SCÈNE PREMIÈRE

HÉLÈNE, LE JEUNE TROÏLUS

HÉLÈNE. – Hé, là-bas ! Oui, c’est toi que j’appelle !… Approche !

TROÏLUS. – Non.

HÉLÈNE. – Comment t’appelles-tu ?

TROÏLUS. – Troïlus.

HÉLÈNE. – Viens ici !

TROÏLUS. – Non.

HÉLÈNE. – Viens ici, Troïlus !… (Troïlus approche.) Ah ! te voilà ! Tu obéis quand on t’appelle par ton nom : tu es encore très lévrier. C’est d’ailleurs gentil. Tu sais que tu m’obliges pour la première fois à crier, en parlant à un homme ? Ils sont toujours tellement collés à moi que je n’ai qu’à bouger les lèvres. J’ai crié à des mouettes, à des biches, à l’écho, jamais à un homme. Tu me paieras cela… Qu’as-tu ? Tu trembles ?

TROÏLUS. – Je ne tremble pas.

HÉLÈNE. – Tu trembles, Troïlus.

TROÏLUS. – Oui, je tremble.

HÉLÈNE. – Pourquoi es-tu toujours derrière moi ? Quand je vais dos au soleil et que je m’arrête, la tête de ton ombre butte toujours contre mes pieds. C’est tout juste si elle ne les dépasse pas. Dis-moi ce que tu veux…

TROÏLUS. – Je ne veux rien.

HÉLÈNE. – Dis-moi ce que tu veux, Troïlus !

TROÏLUS. – Tout ! Je veux tout !

HÉLÈNE. – Tu veux tout. La lune ?

TROÏLUS. – Tout ! Plus que tout !

HÉLÈNE. – Tu parles déjà comme un vrai homme : tu veux m’embrasser, quoi !

TROÏLUS. – Non !

HÉLÈNE. – Tu veux m’embrasser, n’est-ce pas, mon petit Troïlus ?
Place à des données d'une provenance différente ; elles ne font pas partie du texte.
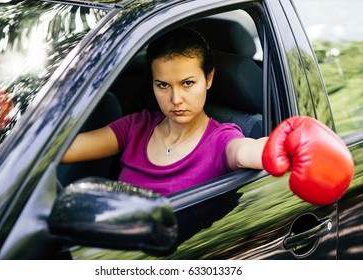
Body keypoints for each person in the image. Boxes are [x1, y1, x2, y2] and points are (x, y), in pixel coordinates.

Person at [62, 26, 354, 204]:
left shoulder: (221, 139)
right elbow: (61, 150)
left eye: (188, 83)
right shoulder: (136, 126)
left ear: (209, 79)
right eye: (162, 85)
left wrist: (287, 147)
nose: (176, 99)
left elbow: (246, 151)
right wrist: (15, 122)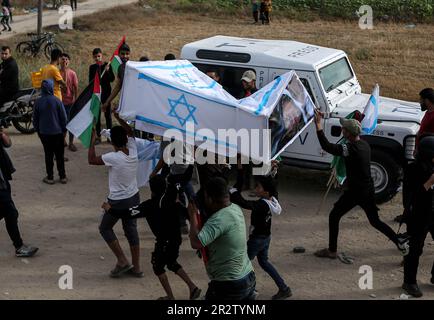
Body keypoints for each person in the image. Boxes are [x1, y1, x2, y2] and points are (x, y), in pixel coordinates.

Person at [313, 109, 409, 259]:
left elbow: (327, 147)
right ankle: (400, 243)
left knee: (334, 216)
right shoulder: (365, 144)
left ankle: (332, 251)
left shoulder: (350, 148)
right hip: (367, 190)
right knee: (375, 221)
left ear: (348, 134)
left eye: (344, 129)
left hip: (355, 192)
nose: (342, 129)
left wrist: (318, 125)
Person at [103, 175, 202, 300]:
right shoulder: (172, 201)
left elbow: (127, 213)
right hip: (176, 239)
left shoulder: (148, 206)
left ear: (152, 190)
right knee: (171, 262)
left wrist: (110, 210)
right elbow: (186, 212)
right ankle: (192, 287)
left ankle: (170, 297)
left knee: (158, 266)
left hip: (164, 241)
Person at [88, 112, 142, 278]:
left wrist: (92, 140)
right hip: (134, 197)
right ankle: (137, 267)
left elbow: (91, 159)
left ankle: (122, 260)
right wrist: (118, 118)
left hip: (117, 202)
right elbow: (131, 133)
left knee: (105, 228)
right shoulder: (133, 150)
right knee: (131, 230)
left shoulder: (113, 157)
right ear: (126, 139)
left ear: (112, 141)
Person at [229, 162, 291, 300]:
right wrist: (274, 173)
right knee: (264, 262)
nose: (256, 188)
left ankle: (249, 291)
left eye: (258, 186)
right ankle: (284, 288)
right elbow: (274, 189)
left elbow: (246, 203)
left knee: (243, 264)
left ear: (265, 192)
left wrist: (233, 193)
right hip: (266, 238)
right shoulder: (273, 201)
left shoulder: (261, 205)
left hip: (256, 239)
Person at [188, 177, 256, 300]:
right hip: (247, 276)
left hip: (229, 284)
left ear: (209, 198)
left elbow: (196, 242)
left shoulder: (218, 219)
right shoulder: (235, 208)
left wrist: (192, 216)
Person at [401, 136, 434, 298]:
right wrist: (430, 181)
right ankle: (409, 282)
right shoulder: (413, 169)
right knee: (415, 250)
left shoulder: (432, 165)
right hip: (418, 215)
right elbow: (411, 197)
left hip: (432, 213)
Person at [0, 127, 39, 258]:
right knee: (11, 213)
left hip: (3, 181)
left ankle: (19, 246)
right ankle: (19, 246)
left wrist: (1, 133)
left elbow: (8, 143)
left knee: (8, 213)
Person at [33, 80, 68, 185]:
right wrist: (63, 130)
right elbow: (64, 118)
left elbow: (35, 119)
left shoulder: (38, 102)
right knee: (59, 155)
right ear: (52, 88)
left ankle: (50, 177)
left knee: (48, 155)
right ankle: (62, 177)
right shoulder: (57, 101)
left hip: (44, 134)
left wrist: (38, 131)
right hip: (58, 133)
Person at [89, 48, 115, 144]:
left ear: (102, 55)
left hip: (106, 94)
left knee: (107, 115)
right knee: (97, 115)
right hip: (96, 94)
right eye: (95, 57)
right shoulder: (92, 67)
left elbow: (112, 79)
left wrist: (107, 71)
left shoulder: (107, 65)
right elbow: (90, 82)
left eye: (98, 56)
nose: (97, 58)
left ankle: (109, 136)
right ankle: (98, 137)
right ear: (93, 57)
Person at [101, 43, 130, 114]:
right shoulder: (120, 68)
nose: (125, 56)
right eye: (122, 54)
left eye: (127, 54)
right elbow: (118, 87)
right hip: (125, 99)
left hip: (133, 99)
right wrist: (107, 102)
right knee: (117, 114)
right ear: (119, 55)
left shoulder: (133, 67)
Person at [60, 53, 78, 152]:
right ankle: (63, 140)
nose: (65, 61)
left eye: (66, 59)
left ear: (69, 61)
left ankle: (71, 143)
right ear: (59, 61)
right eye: (63, 59)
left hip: (70, 102)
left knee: (71, 124)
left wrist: (75, 99)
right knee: (63, 123)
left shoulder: (72, 73)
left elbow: (75, 87)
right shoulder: (57, 73)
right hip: (61, 103)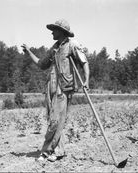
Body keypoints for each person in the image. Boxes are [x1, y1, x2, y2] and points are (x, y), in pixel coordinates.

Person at [21, 19, 90, 162]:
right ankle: (58, 151)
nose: (52, 32)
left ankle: (46, 151)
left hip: (64, 88)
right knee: (56, 121)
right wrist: (29, 52)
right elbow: (41, 64)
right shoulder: (54, 48)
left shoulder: (72, 45)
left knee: (55, 120)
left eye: (54, 29)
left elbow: (84, 62)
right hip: (50, 88)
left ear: (62, 31)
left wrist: (86, 80)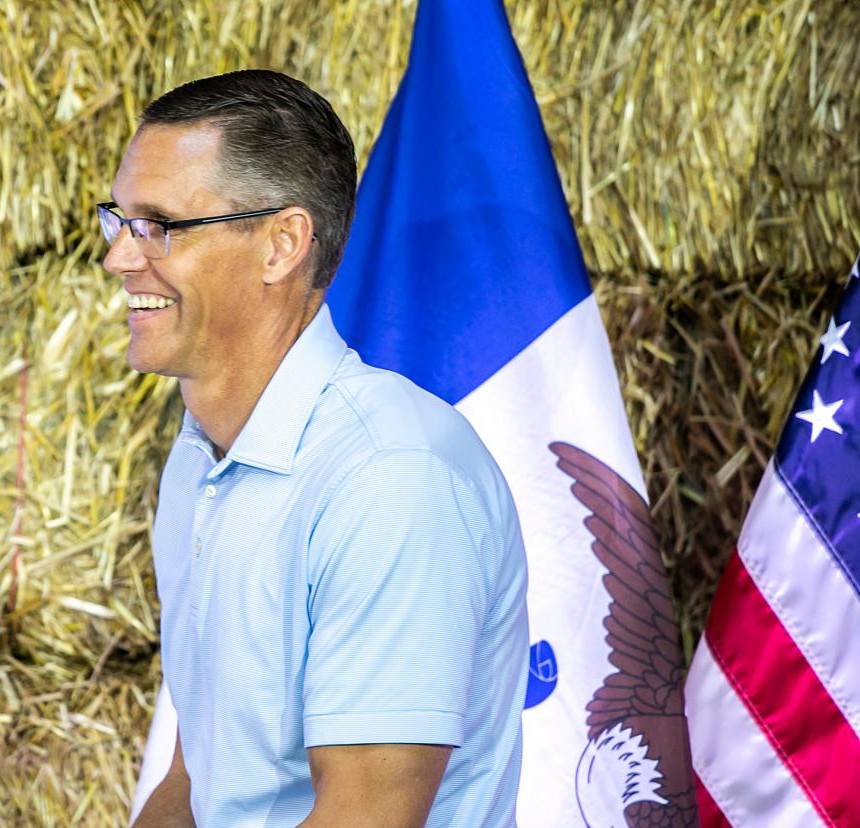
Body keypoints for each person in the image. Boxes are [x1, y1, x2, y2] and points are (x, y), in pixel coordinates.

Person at [102, 69, 528, 828]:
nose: (120, 259)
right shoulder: (200, 460)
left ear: (281, 245)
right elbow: (201, 776)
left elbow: (365, 817)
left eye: (159, 225)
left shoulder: (391, 478)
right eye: (120, 220)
TROÏLUS. – Je me tuerais aussitôt après !

HÉLÈNE. – Approche… Quel âge as-tu ?

TROÏLUS. – Quinze ans… Hélas !

HÉLÈNE. – Bravo pour « hélas ! »… Tu as déjà embrassé des jeunes filles ?

TROÏLUS. – Je les hais.

HÉLÈNE. – Tu en as déjà embrassé ?

TROÏLUS. – On les embrasse toutes. Je donnerais ma vie pour n’en avoir embrassé aucune.

HÉLÈNE. – Tu me sembles disposer d’un nombre considérable d’existences. Pourquoi ne m’as-tu pas dit franchement : « Hélène, je veux vous embrasser !… » Je ne vois aucun mal à ce que tu m’embrasses… Embrasse-moi.

TROÏLUS. – Jamais.

HÉLÈNE. – À la fin du jour, quand je m’assieds aux créneaux pour voir le couchant sur les îles, tu serais arrivé doucement, tu aurais tourné ma tête vers toi doucement avec tes mains – de dorée, elle serait devenue sombre, tu l’aurais moins bien vue évidemment – et tu m’aurais embrassée, j’aurais été très contente… « Tiens, me serais-je dit, le petit Troïlus m’embrasse !… » Embrasse-moi.

TROÏLUS. – Jamais.

HÉLÈNE. – Je vois. Tu me haïrais si tu m’avais embrassée ?

TROÏLUS. – Ah ! Les hommes ont bien de la chance d’arriver à dire ce qu’ils veulent bien dire !

HÉLÈNE. – Toi, tu le dis assez bien.